The “intimate” gift is based on the age-old tradition of men buying lingerie for women, she said. Needless to mention, buying underwear is just “not on a person’s radar,” quipped Wex, 44, who called the products “the Porsche of underwear.”
The brand’s sales average about $1,000 for a two-hour party, but the data doesn’t take into account repeat customers and word-of-mouth recommendations after the few events held so far.
Stephanie Taylor, 31, a Brooklyn-based marketing consultant, brought her boyfriend along to the brand’s most recent pop-up, held at a Soho aesthetics clinic last month. The incident, he said, “removed the awkwardness of the underwear shopping experience.”
“It’s almost like being able to walk onto a QVC set and touch something, versus going online where my attention span is like five seconds,” she told The Post, adding that her boyfriend added three or four. Bought.
“I can see how those parties could certainly lead someone to convert quickly.”
First-time customer Julian Andrew, 33, who bought five pairs at the last ALPHX party in September, told The Post he was attracted to “the idea of a Tupperware party.”
They appreciated the opportunity to see and feel the product before purchasing, something that has been lost in the age of online shopping, where returns, especially for underwear, are a nuisance and customers tend to default to older brands.

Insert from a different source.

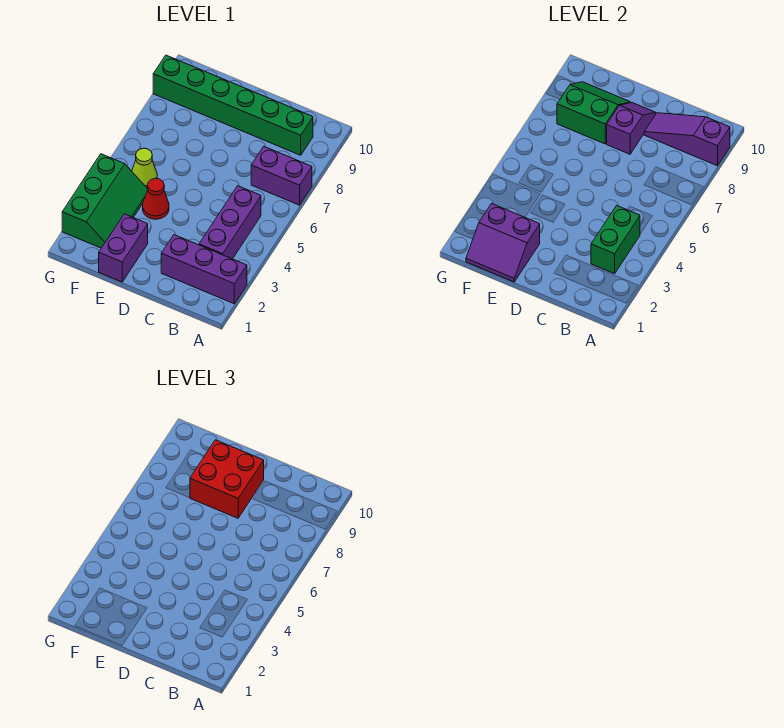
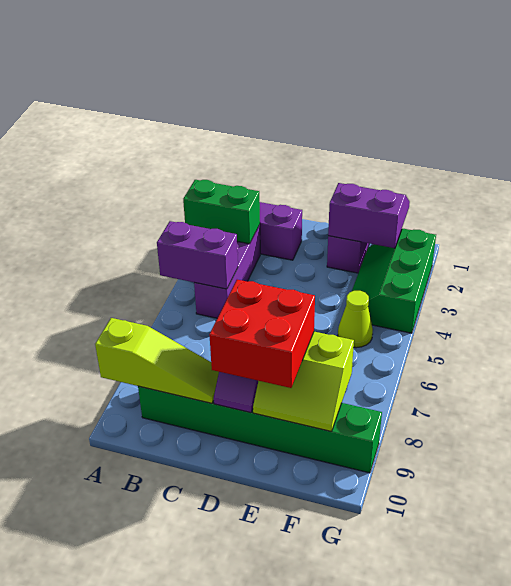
purple 1x2 brick [251,146,312,205] -> purple 1x2 brick moved to [157,221,238,289]
purple 1x3 slope [644,113,730,166] -> lime 1x3 slope [95,318,219,403]
green 1x2 brick [591,206,640,274] -> green 1x2 brick turned to [183,180,260,244]
red 1x1 cone [143,178,169,219] -> none
green 2x2 slope [557,82,631,144] -> lime 2x2 slope [253,332,354,431]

Inspires to.
Andrew, the owner of a talent management company, said, “I don’t think people care so much about pomp and circumstance like Calvin Klein, because they have a really nice pair of underwear that fits perfectly.”
“I don’t need Justin Bieber on a billboard selling underwear. I need to know that these will fit my thighs.

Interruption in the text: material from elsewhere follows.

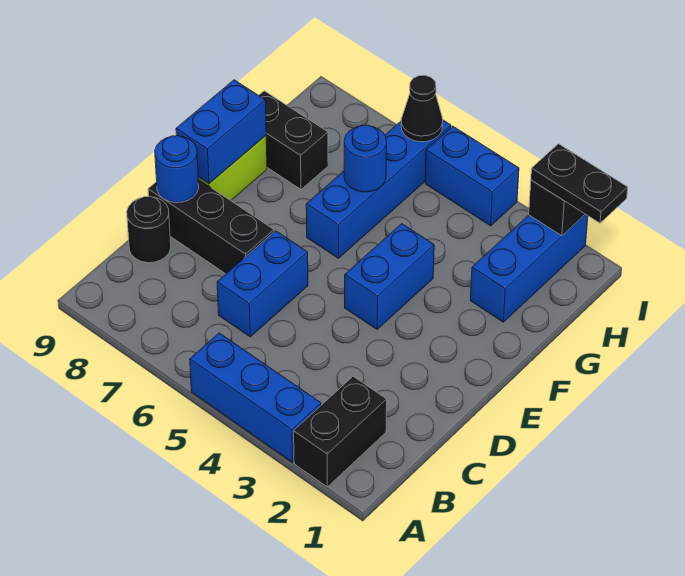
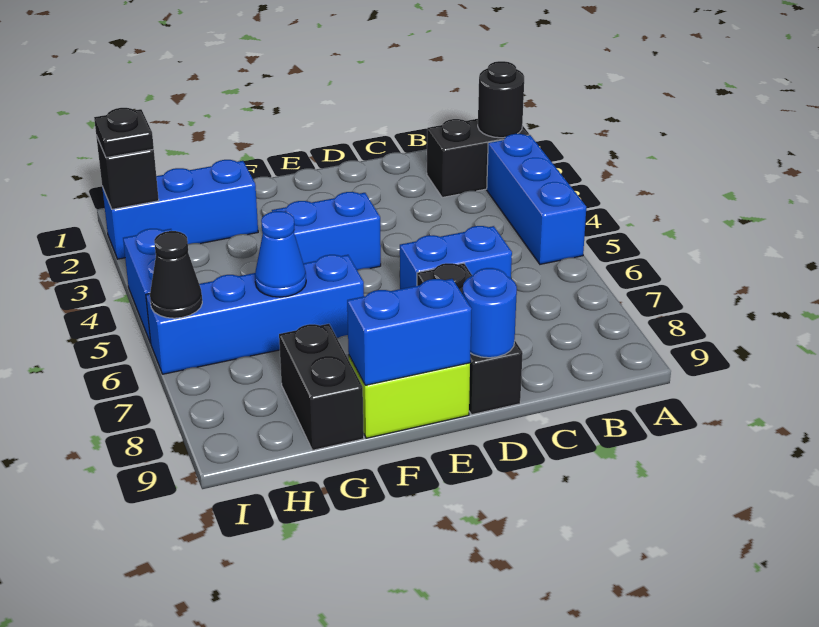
black 1x1 round brick [127,197,171,263] -> black 1x1 round brick moved to [478,61,524,138]
blue 1x1 round brick [344,125,387,192] -> blue 1x1 cone [255,211,306,297]
black 1x2 plate [531,144,628,223] -> black 1x1 plate [94,108,154,158]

Shopping for and talking about underwear shouldn’t be so “taboo,” she said.
“I think a big part of it is the community aspect of it,” he added. “My friend who I haven’t seen in a long time, I got a chance to see him at an event and talk to him and I found out he also bought the same pair of underwear and talked to him about their fit.”
Francesca DeCapita, 43, whose partner of 11 years Matthew Guerrier, 34, wears ALPHX, said the event was “not sexual in any way” and compared it to a “networking event”.
While Hapanowicz said she is still friends with some of the people she met at the first party she threw years ago, she also added that “living room parties are more like shopping for underwear at the store.” are “exciting”.
“All they need is a charcuterie board, a few bottles of rosé and some underwear and they’re good to go,” Swann said.